Tumors that are mucinous, very well-differentiated, or simply small and slow can sip glucose rather than gulp it — so they glow weakly or not at all. Classic low-FDG offenders include some low-grade and mucinous tumors, and certain neuroendocrine and prostate cancers that prefer entirely different tracers. A lesion you can see on CT but that stays dark on PET deserves respect, not dismissal.
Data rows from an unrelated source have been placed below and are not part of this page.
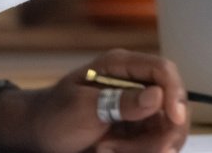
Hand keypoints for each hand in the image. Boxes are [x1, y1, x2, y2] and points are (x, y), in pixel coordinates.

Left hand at [0, 49, 188, 152]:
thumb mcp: (81, 109)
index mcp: (123, 66)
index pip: (163, 70)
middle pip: (172, 103)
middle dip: (157, 132)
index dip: (174, 93)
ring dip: (143, 147)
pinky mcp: (136, 127)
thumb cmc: (53, 116)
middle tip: (120, 150)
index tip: (174, 120)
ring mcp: (138, 107)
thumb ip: (120, 102)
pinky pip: (153, 142)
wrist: (36, 136)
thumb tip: (158, 95)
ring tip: (105, 150)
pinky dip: (138, 152)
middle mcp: (136, 83)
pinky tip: (109, 151)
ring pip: (165, 128)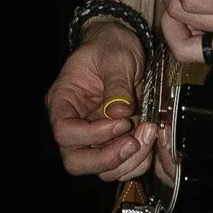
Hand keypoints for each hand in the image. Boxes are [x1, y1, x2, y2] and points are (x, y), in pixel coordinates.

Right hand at [44, 35, 155, 183]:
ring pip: (102, 169)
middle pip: (76, 161)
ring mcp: (93, 136)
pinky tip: (150, 139)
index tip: (122, 122)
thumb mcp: (115, 58)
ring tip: (148, 133)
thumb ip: (117, 84)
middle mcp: (74, 123)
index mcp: (63, 101)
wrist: (121, 43)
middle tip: (134, 141)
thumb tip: (120, 113)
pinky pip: (121, 165)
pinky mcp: (113, 141)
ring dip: (128, 160)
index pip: (65, 132)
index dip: (93, 135)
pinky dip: (137, 161)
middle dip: (108, 158)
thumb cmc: (110, 46)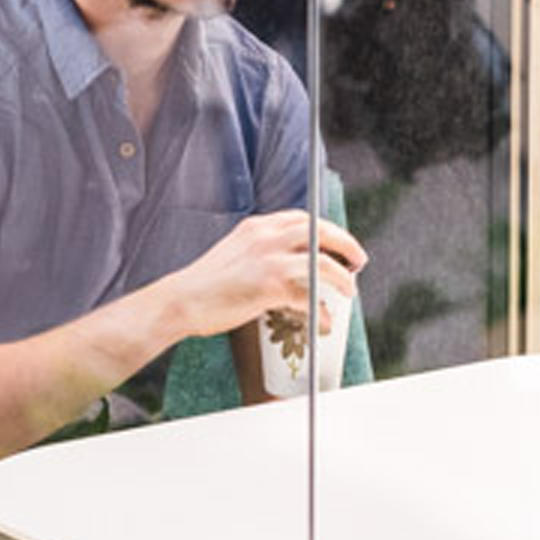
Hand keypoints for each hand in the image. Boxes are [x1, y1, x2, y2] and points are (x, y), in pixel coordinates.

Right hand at [166, 210, 365, 340]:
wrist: (181, 300)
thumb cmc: (205, 284)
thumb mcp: (235, 253)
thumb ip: (262, 251)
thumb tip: (290, 264)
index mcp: (257, 226)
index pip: (303, 219)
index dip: (326, 230)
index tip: (338, 242)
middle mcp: (266, 237)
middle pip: (321, 232)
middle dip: (347, 245)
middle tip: (358, 260)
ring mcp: (269, 260)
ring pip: (322, 262)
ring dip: (342, 277)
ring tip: (349, 289)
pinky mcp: (269, 287)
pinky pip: (309, 297)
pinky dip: (321, 311)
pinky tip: (324, 321)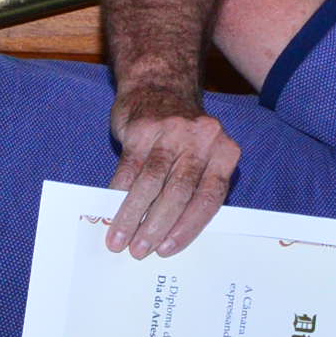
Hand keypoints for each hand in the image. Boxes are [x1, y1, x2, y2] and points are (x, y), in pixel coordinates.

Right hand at [105, 82, 239, 259]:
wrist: (159, 86)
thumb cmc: (182, 136)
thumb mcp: (203, 155)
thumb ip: (197, 187)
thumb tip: (174, 234)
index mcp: (224, 151)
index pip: (209, 197)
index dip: (188, 226)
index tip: (168, 249)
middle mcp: (202, 139)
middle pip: (180, 191)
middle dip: (158, 226)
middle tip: (140, 251)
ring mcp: (172, 132)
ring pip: (152, 181)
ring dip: (133, 215)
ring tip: (120, 240)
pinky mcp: (143, 128)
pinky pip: (130, 168)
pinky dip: (119, 194)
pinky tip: (111, 211)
"It's not hot, so it's nothing" is just as dangerous as "it's hot, so it's cancer." FDG-avidity is a property of the tumor's metabolism, not a measure of how serious it is. Some aggressive cancers are simply quiet on FDG — which is exactly why other tracers like PSMA and DOTATATE exist for them. (More in theranostics.)
Technical gremlins: when the picture itself lies
Even a perfectly real finding can be plotted in the wrong place. PET and CT are acquired separately and then stacked, and the patient breathes in between. So a lung nodule near the diaphragm can get smeared or shifted relative to its CT outline — misregistration.
Dense stuff causes its own mischief. Metal implants, contrast pooling, and big calcifications can distort the attenuation correction — the math that compensates for how much signal gets absorbed on the way out — and conjure artifactual hot or cold spots. The habit that saves you: when something looks off, pull up the non-attenuation-corrected images and the plain CT and see if the finding holds up in all three.
How to not get fooled
The throughline is the same every time: never read the PET in isolation. Lean on the physiology of nuclear medicine, the CT anatomy underneath, the patient's prep and glucose, and the clinical question.
Before you commit to a hot spot, run the quick gut-check: Is this a known physiologic site? Is it symmetric? Recent surgery, infection, or radiation? Does it land on a real CT abnormality, or is it floating in fat or urine? Ask those five questions and most false positives quietly disqualify themselves — leaving the findings that actually deserve your worry.
If you remember one thing: PET tells you where the body is busy. You still have to decide why.